PART 4022--BENEFITS PAYABLE IN TERMINATED SINGLE-EMPLOYER PLANS

0
1. The authority citation for part 4022 continues to read as follows:

    Authority: 29 U.S.C. 1302, 1322, 1322b, 1341(c)(3)(D), and 1344.


0
2. Appendix D to part 4022 is amended by adding a new entry to the end 
of the table to read as follows.

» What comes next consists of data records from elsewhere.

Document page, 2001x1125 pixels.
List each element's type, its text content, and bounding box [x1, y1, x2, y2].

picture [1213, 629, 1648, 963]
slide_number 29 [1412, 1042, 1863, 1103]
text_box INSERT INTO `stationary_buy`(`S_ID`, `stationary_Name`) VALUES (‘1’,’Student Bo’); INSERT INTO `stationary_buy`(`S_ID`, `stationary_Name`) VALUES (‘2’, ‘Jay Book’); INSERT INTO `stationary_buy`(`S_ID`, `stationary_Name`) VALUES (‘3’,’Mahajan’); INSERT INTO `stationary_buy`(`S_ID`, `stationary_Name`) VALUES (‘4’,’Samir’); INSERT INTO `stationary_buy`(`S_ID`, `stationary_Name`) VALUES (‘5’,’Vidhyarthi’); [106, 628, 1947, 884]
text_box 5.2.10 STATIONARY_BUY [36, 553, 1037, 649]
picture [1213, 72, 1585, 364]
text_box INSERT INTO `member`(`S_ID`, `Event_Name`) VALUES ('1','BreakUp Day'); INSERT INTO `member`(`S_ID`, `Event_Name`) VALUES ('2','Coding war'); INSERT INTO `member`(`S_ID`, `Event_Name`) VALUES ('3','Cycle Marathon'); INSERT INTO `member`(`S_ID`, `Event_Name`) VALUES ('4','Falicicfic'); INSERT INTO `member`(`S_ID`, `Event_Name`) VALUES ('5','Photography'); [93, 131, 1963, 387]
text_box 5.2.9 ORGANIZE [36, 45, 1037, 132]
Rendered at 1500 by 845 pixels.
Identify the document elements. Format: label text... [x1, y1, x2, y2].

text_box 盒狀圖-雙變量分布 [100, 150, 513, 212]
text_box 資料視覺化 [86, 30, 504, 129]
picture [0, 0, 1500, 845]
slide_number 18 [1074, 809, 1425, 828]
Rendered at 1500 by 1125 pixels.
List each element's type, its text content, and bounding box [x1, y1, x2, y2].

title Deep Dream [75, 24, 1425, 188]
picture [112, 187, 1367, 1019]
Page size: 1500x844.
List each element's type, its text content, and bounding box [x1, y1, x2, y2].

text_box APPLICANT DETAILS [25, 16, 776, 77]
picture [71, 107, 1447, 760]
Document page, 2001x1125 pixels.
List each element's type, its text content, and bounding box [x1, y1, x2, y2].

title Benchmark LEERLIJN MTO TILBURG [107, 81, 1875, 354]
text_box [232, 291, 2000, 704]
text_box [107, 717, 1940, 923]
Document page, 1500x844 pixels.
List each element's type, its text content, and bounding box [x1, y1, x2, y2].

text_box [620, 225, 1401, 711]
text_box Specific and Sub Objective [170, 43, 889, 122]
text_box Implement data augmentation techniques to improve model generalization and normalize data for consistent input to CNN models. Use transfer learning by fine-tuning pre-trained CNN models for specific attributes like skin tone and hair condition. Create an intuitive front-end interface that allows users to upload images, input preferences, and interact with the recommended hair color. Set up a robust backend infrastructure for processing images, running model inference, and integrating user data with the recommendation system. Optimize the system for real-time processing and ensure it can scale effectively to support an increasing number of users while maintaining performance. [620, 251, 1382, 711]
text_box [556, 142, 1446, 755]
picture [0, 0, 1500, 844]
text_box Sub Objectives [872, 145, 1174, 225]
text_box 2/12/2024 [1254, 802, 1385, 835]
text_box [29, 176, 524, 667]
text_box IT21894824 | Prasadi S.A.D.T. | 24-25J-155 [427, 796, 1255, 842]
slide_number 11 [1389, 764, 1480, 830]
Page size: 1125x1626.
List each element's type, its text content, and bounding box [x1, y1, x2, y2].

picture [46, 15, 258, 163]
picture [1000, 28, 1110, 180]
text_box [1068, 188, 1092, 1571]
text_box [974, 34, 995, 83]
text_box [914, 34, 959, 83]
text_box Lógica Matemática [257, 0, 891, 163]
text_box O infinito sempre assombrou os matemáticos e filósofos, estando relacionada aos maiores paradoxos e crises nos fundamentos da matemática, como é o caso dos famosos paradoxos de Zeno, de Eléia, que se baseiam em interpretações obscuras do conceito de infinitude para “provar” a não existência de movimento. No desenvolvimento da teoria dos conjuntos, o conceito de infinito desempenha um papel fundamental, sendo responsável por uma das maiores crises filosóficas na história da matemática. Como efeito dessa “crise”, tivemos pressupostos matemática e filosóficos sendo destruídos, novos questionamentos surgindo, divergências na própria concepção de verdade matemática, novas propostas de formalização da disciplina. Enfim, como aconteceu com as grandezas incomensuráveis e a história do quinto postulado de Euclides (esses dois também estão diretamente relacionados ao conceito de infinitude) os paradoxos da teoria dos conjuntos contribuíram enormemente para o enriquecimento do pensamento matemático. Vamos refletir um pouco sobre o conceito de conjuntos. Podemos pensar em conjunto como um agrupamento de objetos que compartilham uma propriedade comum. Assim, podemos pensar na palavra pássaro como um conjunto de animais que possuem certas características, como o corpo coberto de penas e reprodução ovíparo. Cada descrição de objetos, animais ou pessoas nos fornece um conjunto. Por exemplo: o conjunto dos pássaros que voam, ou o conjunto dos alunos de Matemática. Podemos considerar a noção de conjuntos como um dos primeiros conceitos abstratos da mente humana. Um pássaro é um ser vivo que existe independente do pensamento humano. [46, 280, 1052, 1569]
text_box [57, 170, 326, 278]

The introductory text is reproduced 
for the convenience of the reader and remains unchanged.

Appendix D to Part 4022--Maximum Guaranteeable Monthly Benefit

    The following table lists by year the maximum guaranteeable 
monthly benefit payable in the form of a life annuity commencing at 
age 65 as described by Sec.  4022.22(b) to a participant in a plan 
that terminated in that year:

------------------------------------------------------------------------
                                                            Maximum
                         Year                            guaranteeable
                                                        monthly  benefit
------------------------------------------------------------------------
 
                                * * * * *
2009.................................................          $4,500.00
------------------------------------------------------------------------


    Issued in Washington, DC, this 21st day of November, 2008.
Vincent K. Snowbarger,
Deputy Director for Operations, Pension Benefit Guaranty Corporation.